Later that night, the buzz at the restaurant turns to the broader political environment—but with fevered conspiracy theories, rhetorical bickering over whether Nazi Germany analogies are acceptable, and air-headed speculation that comedians and artists now have great material to work with.
So: Most of the characters in the episode come across as pretty self-involved. But the broader point is underscored in a few encounters between the Brooklyn bourgeoisie and others. At the café, a homeless man touches a plate of food (after the diners tell him he can have some) before having it grabbed away by the restaurant’s politely peeved hostess. Back in the kitchen, workers wonder aloud in Spanish why the man couldn’t just be allowed to eat the food he’d touched.
Later at night, Beth, who works as a bartender, foists shots on The Guy when he comes to visit, gloats about her impressive haul of tips for the day, and badgers the bar’s server Luiz to stay later and get high.

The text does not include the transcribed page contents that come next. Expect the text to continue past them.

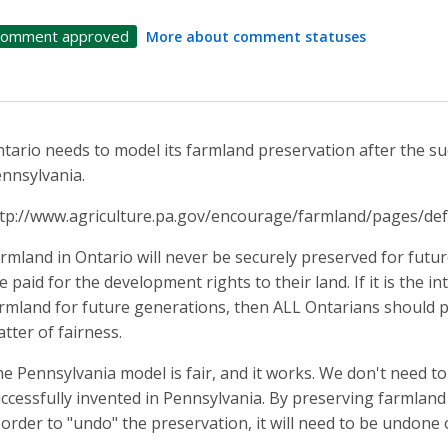
omment approved
More about comment statuses
tario needs to model its farmland preservation after the suc
nnsylvania.
tp://www.agriculture.pa.gov/encourage/farmland/pages/def
rmland in Ontario will never be securely preserved for fut
e paid for the development rights to their land. If it is the 
rmland for future generations, then ALL Ontarians should pa
tter of fairness.
e Pennsylvania model is fair, and it works. We don't need to
ccessfully invented in Pennsylvania. By preserving farmland o
 order to "undo" the preservation, it will need to be undone 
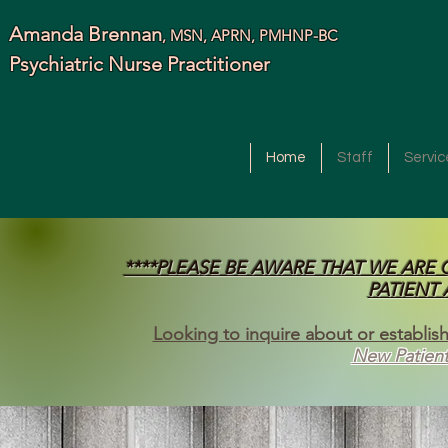
Amanda Brennan
, MSN, APRN, PMHNP-BC
Psychiatric Nurse Practitioner
Home
Staff
Servic
****PLEASE BE AWARE THAT WE ARE
PATIENT
Looking to inquire about or establish
New Patient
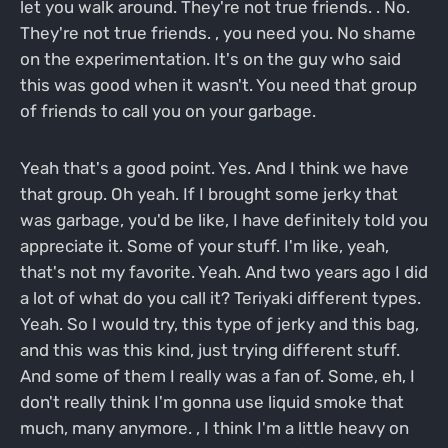
let you walk around. They're not true friends. . No.
They're not true friends. , you need you. No shame
on the experimentation. It's on the guy who said
this was good when it wasn't. You need that group
of friends to call you on your garbage.
Yeah that's a good point. Yes. And I think we have
that group. Oh yeah. If I brought some jerky that
was garbage, you'd be like, I have definitely told you
appreciate it. Some of your stuff. I'm like, yeah,
that's not my favorite. Yeah. And two years ago I did
a lot of what do you call it? Teriyaki different types.
Yeah. So I would try, this type of jerky and this bag,
and this was this kind, just trying different stuff.
And some of them I really was a fan of. Some, eh, I
don't really think I'm gonna use liquid smoke that
much, many anymore. , I think I'm a little heavy on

Luiz tries to decline, saying he has a long way to go that night (to East New York, which The Guy has never heard of). Beth pushes, making dicey jokes about his ethnicity. He claims not to take offense, and then embarks on the lengthy journey home, picking up his son on the way.

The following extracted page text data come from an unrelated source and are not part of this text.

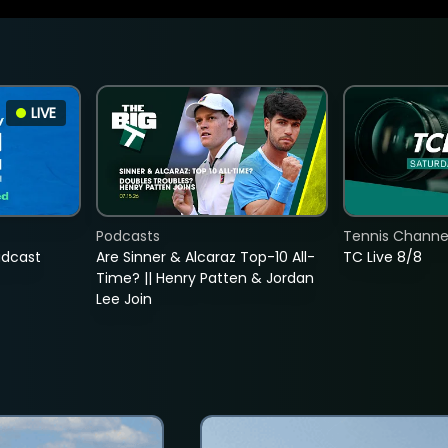
LIVE
Podcasts
Tennis Channel
adcast
Are Sinner & Alcaraz Top-10 All-
TC Live 8/8
Time? || Henry Patten & Jordan
Lee Join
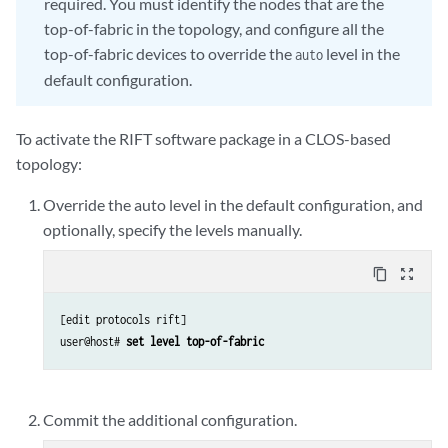
required. You must identify the nodes that are the
top-of-fabric in the topology, and configure all the
top-of-fabric devices to override the
level in the
auto
default configuration.
To activate the RIFT software package in a CLOS-based
topology:
Override the auto level in the default configuration, and
optionally, specify the levels manually.
content_copy
zoom_out_map
[edit protocols rift]

user@host# 
set level top-of-fabric
Commit the additional configuration.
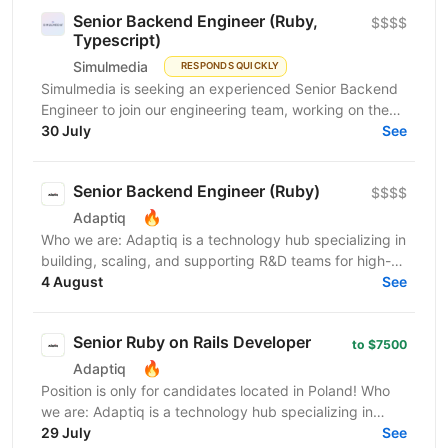
Senior Backend Engineer (Ruby,
$$$$
Typescript)
Simulmedia
RESPONDS QUICKLY
Simulmedia is seeking an experienced Senior Backend
Engineer to join our engineering team, working on the
backend and data infrastructure powering our TV...
30 July
See
Senior Backend Engineer (Ruby)
$$$$
🔥
Adaptiq
Who we are: Adaptiq is a technology hub specializing in
building, scaling, and supporting R&D teams for high-
end, fast-growing product companies in a wide...
4 August
See
Senior Ruby on Rails Developer
to $7500
🔥
Adaptiq
Position is only for candidates located in Poland! Who
we are: Adaptiq is a technology hub specializing in
building, scaling, and supporting R&D teams...
29 July
See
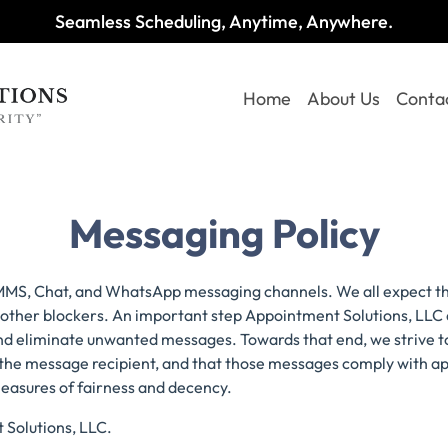
Seamless Scheduling, Anytime, Anywhere.
Home
About Us
Conta
Messaging Policy
 MMS, Chat, and WhatsApp messaging channels. We all expect t
 or other blockers. An important step Appointment Solutions, LL
 and eliminate unwanted messages. Towards that end, we strive t
 the message recipient, and that those messages comply with a
measures of fairness and decency.
t Solutions, LLC.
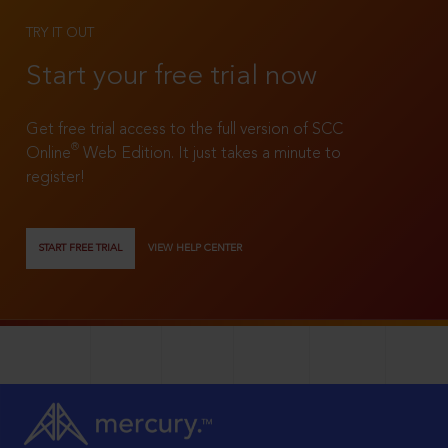
TRY IT OUT
Start your free trial now
Get free trial access to the full version of SCC
®
Online
Web Edition. It just takes a minute to
register!
START FREE TRIAL
VIEW HELP CENTER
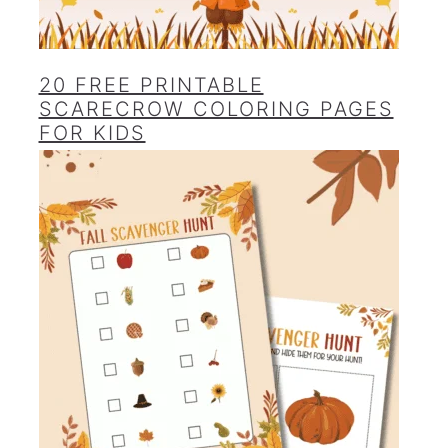
20 FREE PRINTABLE
SCARECROW COLORING PAGES
FOR KIDS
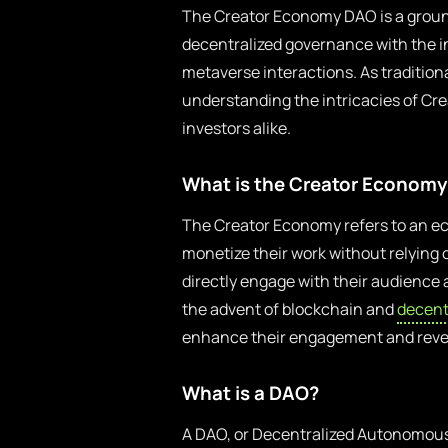
The Creator Economy DAO is a groun
decentralized governance with the 
metaverse interactions. As tradition
understanding the intricacies of Cr
investors alike.
What is the Creator Economy
The Creator Economy refers to an ec
monetize their work without relying o
directly engage with their audience 
the advent of blockchain and
decent
enhance their engagement and rev
What is a DAO?
A DAO, or Decentralized Autonomous 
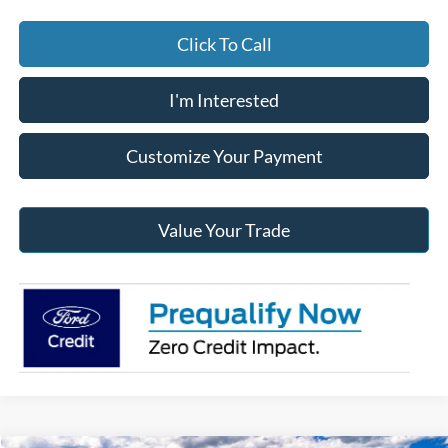
Click To Call
I'm Interested
Customize Your Payment
Value Your Trade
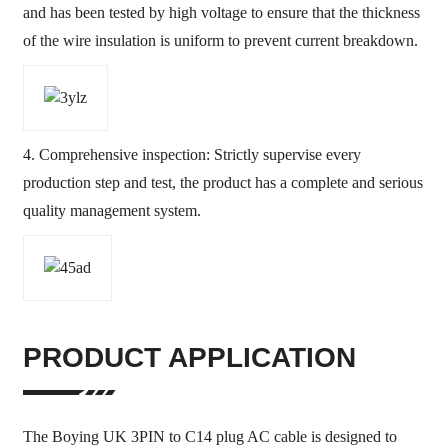
and has been tested by high voltage to ensure that the thickness
of the wire insulation is uniform to prevent current breakdown.
4. Comprehensive inspection: Strictly supervise every
production step and test, the product has a complete and serious
quality management system.
PRODUCT APPLICATION
The Boying UK 3PIN to C14 plug AC cable is designed to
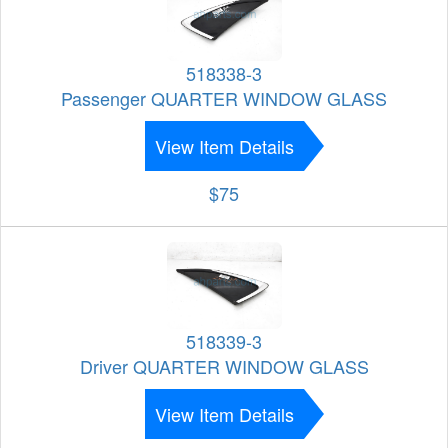
518338-3
Passenger QUARTER WINDOW GLASS
View Item Details
$75
518339-3
Driver QUARTER WINDOW GLASS
View Item Details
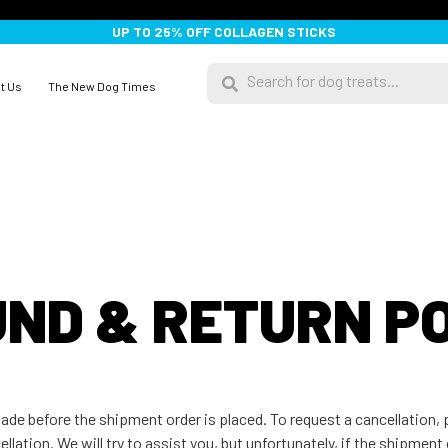
UP TO 25% OFF COLLAGEN STICKS
t Us
The New Dog Times
ND & RETURN P
 made before the shipment order is placed. To request a cancellation
lation. We will try to assist you, but unfortunately, if the shipment 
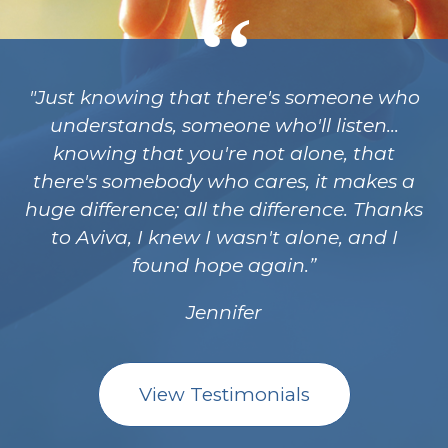
"Just knowing that there's someone who
understands, someone who'll listen...
knowing that you're not alone, that
there's somebody who cares, it makes a
huge difference; all the difference. Thanks
to Aviva, I knew I wasn't alone, and I
found hope again.
Jennifer
View Testimonials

The episode ends as the diverse riders of a late-night subway car bat around the balloon that Luiz brought for his son. It’s a heart-fluttering moment to finish with, packing the message that life goes on, and that people of different backgrounds can unite. But it also casts into stark relief what came before in the episode: a dearth of communitarianism, and a lot of navel gazing.
The uproarious highlight of “Globo” might, intentionally or unintentionally, be an allegory about self-gratification and out-of-touchness in a time of crisis. At a hotel, a woman and two men wake up after a threesome they had the night before, chat a bit, then dive back in to sex. Their phones are dead; they have no idea about the horrible thing that happened outside. Then The Guy arrives. “Looks like you guys made the best of a shitty day,” he says, to looks of mild incomprehension. “I get it: You only live once. YOLO.”
Once they learn the news, the sexcapade is over. The woman looks down on a vigil outside the hotel. “If only lighting a candle could fucking change anything,” she says, one of a few examples in the episode of the cushy and comfortable gazing at public action—sign-holding or art-making or slogan-slinging—with dazed ambivalence. Then one of the men, on the phone with his panicked mom, passes the phone to the other guy. It dawns on her: She had sex with not “bros” but actual brothers. The look on her face makes for one of the great TV moments of 2018 so far. If you squint, it reads as a sick, meta punchline about a class of people who, during turmoil, drew the blinds and made love to themselves.
High Maintenance is a morally generous, nonjudgmental show for the most part. And the only thematic statement that “Globo” makes, on its surface, is that different people are going to react to horror in different ways. But it feels like there’s an edge here. Emotionally, the episode plays as an almost unmitigated bummer—and that’s not simply because it’s about tragedy, and that’s even in spite of a zany sexual subplot and a cheery ending. For however connected the pot-on-demand population is to the headlines via their phones, they’ve internalized the ethos of “self-care” beyond any productive end. When everyone’s facing the same horror at once, perhaps it’s not time to get high on your own specially delivered supply.